I won’t name names or expressly write about them, as again with the way things have been recently I don’t want it blown out of proportion when all I want to do is help people understand that Twitter can be used in such a kind, supportive way, if that’s what people choose. But I guess life will always have those looking for an argument or finding arguments in places where there weren’t any and one faction (for want of a better word) will argue with another. Why? When I’ve just written about death and war, isn’t there enough hatred out there? It makes me laugh when people write in their bio that they are angry – do something productive with it, turn into passion, see a doctor, anger is NOT healthy or something to be proud of it anger and hatred destroys lives – think Star Wars.

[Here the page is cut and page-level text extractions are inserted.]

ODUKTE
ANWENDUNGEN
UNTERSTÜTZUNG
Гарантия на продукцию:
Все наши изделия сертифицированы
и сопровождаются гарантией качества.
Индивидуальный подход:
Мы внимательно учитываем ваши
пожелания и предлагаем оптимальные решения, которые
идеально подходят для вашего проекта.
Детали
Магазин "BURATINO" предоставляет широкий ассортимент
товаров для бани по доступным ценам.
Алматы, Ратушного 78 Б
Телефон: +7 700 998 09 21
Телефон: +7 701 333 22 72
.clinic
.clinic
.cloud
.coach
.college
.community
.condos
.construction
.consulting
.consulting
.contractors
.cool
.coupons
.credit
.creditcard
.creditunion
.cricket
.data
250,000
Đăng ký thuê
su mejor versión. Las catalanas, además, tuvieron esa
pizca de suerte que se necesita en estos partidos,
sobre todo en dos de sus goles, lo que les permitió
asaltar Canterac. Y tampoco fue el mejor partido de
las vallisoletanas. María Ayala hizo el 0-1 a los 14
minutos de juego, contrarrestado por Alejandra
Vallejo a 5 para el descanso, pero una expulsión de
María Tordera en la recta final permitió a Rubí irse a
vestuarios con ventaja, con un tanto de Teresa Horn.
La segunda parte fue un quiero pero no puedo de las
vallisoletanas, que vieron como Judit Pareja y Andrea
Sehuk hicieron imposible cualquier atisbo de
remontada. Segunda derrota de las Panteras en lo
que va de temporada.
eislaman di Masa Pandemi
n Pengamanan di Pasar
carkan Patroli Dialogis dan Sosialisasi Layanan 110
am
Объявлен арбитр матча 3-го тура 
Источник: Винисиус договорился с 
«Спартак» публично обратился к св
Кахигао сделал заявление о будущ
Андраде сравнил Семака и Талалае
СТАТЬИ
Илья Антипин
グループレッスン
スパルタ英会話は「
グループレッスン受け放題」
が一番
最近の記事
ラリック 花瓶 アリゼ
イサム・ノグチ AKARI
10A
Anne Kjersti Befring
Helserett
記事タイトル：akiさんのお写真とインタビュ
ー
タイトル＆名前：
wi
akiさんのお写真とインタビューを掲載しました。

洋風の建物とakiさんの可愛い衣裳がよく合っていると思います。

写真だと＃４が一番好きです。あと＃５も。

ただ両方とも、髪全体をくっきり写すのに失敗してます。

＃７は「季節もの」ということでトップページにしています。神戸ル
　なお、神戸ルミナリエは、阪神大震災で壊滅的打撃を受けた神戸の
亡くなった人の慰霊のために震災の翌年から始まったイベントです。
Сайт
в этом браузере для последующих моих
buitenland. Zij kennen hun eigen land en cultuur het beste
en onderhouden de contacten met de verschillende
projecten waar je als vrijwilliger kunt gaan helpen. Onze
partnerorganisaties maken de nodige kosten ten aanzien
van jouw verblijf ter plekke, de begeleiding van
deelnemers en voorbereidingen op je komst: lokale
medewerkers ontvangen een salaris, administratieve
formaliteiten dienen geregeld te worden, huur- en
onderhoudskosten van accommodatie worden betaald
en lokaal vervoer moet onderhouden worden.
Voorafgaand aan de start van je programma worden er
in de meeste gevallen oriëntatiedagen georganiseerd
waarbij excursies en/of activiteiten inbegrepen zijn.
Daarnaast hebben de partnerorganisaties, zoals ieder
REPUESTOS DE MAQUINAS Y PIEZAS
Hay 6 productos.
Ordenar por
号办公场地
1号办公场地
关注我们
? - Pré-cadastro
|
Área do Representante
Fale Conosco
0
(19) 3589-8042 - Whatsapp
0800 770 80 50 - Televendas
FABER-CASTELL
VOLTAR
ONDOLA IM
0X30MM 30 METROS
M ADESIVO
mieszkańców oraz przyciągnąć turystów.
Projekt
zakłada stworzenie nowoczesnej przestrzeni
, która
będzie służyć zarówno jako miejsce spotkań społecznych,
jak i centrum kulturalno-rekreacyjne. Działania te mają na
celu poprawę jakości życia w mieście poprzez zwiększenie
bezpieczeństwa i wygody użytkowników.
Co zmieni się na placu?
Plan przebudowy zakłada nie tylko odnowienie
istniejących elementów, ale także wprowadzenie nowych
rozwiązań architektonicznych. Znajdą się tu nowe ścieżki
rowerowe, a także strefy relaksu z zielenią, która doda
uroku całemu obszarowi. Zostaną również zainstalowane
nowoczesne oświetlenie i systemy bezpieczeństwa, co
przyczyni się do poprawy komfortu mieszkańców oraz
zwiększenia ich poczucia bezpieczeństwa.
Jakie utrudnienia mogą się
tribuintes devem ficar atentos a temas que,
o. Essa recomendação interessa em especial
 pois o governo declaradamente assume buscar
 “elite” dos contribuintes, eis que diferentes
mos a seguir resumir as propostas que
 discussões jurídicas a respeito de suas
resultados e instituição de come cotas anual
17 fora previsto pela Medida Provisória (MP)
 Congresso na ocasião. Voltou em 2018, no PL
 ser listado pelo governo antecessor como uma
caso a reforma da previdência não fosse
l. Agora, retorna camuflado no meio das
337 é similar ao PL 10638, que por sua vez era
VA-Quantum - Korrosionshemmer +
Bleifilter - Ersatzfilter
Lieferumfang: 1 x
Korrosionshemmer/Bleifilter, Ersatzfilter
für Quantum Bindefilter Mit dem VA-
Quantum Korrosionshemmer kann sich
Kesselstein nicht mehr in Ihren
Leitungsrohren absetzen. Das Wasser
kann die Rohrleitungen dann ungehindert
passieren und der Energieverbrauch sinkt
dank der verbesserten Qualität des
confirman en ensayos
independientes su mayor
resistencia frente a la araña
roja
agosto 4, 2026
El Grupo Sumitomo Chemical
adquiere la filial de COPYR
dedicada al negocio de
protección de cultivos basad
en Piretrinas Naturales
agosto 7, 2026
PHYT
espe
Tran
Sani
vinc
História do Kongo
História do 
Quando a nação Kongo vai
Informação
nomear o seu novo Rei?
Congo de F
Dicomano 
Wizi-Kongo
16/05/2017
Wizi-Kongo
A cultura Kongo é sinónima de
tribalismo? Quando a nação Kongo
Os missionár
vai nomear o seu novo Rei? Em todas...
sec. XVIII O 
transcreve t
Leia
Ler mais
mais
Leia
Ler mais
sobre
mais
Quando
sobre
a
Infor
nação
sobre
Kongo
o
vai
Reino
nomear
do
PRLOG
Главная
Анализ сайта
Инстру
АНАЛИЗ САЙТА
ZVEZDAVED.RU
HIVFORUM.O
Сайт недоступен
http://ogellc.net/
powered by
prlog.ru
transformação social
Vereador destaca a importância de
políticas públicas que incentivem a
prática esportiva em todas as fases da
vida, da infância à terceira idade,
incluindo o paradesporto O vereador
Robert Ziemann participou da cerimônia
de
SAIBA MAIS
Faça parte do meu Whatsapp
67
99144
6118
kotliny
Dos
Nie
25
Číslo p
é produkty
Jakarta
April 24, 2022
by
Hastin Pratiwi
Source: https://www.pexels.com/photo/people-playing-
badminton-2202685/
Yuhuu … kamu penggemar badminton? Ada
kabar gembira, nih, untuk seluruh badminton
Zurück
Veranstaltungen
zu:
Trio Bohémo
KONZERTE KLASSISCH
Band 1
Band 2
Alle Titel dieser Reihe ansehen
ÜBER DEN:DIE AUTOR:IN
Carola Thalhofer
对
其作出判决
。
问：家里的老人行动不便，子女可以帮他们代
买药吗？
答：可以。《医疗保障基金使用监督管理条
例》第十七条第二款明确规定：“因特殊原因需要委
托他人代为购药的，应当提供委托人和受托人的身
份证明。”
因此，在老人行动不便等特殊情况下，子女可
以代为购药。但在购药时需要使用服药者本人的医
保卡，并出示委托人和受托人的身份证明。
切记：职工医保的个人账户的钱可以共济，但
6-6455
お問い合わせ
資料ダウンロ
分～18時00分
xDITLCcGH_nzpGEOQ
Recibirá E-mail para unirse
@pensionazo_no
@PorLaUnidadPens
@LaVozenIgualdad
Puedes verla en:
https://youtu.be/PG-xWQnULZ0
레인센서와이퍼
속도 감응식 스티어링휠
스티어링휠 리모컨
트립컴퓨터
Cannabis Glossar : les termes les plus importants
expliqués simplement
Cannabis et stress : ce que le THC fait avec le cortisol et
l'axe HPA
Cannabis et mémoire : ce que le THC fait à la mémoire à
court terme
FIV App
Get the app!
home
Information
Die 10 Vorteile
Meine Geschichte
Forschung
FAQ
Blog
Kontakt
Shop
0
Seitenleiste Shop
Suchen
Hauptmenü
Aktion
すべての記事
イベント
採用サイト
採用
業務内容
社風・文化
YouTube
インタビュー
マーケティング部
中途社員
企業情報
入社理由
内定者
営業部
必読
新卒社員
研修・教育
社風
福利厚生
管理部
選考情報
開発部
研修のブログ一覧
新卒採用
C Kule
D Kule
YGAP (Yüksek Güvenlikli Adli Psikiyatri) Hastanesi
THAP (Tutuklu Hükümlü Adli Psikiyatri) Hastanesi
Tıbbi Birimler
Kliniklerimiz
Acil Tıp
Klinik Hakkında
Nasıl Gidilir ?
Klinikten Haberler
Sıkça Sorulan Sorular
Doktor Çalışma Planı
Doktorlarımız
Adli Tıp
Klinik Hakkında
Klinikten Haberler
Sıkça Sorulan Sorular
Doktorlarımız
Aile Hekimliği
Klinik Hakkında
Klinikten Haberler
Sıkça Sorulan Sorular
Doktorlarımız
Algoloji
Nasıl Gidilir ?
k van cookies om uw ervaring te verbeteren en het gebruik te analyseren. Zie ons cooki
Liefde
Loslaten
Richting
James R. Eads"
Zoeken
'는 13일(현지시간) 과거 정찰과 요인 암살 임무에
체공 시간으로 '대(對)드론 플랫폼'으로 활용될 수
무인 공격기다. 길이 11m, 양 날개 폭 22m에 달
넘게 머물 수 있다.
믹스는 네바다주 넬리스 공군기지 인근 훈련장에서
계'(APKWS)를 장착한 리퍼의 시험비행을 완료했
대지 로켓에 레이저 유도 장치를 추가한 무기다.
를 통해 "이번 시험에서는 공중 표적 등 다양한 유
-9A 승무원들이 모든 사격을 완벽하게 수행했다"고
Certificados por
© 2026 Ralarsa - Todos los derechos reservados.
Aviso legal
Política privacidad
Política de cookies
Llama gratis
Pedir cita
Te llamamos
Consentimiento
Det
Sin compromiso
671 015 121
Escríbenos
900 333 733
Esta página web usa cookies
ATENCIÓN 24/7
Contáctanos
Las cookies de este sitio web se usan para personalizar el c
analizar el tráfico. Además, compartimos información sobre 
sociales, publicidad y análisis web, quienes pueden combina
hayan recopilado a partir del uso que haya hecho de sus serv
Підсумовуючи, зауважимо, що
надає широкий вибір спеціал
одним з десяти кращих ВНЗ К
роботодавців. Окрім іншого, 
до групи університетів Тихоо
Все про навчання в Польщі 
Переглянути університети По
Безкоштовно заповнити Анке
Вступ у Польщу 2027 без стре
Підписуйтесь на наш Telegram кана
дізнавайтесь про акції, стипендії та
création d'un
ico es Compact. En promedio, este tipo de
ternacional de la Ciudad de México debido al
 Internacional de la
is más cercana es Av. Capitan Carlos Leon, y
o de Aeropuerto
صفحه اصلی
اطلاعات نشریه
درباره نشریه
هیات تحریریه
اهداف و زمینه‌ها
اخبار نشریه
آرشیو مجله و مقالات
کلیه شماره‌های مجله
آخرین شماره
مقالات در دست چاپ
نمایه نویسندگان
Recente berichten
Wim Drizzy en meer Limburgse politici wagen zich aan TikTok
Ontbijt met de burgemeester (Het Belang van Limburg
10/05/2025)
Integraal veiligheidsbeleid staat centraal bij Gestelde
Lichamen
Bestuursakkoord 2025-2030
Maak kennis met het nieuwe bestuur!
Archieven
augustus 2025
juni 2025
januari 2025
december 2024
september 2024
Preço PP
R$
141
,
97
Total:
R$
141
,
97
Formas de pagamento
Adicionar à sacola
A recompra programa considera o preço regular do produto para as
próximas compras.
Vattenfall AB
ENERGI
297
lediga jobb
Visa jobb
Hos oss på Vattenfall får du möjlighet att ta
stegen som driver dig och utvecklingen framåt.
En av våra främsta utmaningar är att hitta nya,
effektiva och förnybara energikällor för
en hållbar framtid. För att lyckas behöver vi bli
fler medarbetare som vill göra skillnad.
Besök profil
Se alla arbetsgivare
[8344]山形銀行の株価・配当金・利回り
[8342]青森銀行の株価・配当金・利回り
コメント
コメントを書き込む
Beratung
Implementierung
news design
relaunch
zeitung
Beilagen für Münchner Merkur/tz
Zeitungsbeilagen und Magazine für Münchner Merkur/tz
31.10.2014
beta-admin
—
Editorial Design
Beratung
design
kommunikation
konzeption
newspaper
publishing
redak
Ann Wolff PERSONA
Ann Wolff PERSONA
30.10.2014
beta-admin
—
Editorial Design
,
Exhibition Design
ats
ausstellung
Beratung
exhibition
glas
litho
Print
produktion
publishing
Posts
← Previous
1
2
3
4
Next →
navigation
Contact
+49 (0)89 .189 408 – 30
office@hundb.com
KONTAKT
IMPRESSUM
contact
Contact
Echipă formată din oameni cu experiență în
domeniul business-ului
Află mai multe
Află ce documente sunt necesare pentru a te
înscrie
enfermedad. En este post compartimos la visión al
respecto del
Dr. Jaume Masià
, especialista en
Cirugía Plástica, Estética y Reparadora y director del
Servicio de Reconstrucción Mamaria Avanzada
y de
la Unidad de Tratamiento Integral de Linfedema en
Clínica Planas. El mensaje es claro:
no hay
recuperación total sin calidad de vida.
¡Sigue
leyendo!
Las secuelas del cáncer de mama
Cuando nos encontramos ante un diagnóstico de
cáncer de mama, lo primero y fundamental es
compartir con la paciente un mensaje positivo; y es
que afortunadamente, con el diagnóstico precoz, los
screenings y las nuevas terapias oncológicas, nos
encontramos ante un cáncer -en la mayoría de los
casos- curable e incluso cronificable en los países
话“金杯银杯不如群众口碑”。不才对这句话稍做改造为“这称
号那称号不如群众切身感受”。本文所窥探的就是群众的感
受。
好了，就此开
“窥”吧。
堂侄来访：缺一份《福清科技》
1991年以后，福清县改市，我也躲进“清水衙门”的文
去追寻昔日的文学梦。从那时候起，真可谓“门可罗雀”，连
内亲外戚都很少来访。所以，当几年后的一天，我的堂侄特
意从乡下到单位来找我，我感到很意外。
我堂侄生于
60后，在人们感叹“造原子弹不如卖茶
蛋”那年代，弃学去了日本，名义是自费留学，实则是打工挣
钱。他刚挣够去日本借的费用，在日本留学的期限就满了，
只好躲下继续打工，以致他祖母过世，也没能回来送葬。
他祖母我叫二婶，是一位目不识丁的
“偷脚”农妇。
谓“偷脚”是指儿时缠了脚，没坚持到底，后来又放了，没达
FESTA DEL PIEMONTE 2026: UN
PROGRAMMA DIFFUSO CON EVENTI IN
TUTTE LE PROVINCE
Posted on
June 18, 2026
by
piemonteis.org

I couldn’t keep quiet at one point and had to say something within one situation as I felt that I must be missing the point somewhere, but no, it just turns out that some people are mean and haven’t got past the name calling, childish behaviour that should have been left in the playground all those years ago.

So this was all going on in my head yesterday, as well as having had regression during therapy which took me back to the start of when I began to develop my schemas around defectiveness, failure & lack of self worth. But I think I should save all that for another day. So it’s no wonder that today I feel like I’ve been run over. My legs ache, my head is pounding, my neck, shoulders and back feel like they are broken. My resting heart rate has been 96bpm at its best and that’s with my lying in bed all day.

Call me naive, call me idealistic but I’m sticking with Twitter because of the good that it brings and can only hope that one day nastiness, bitterness and hatred will all go away.

Until it does I will continue to try to bring some light, love & kindness into the lives of those I follow.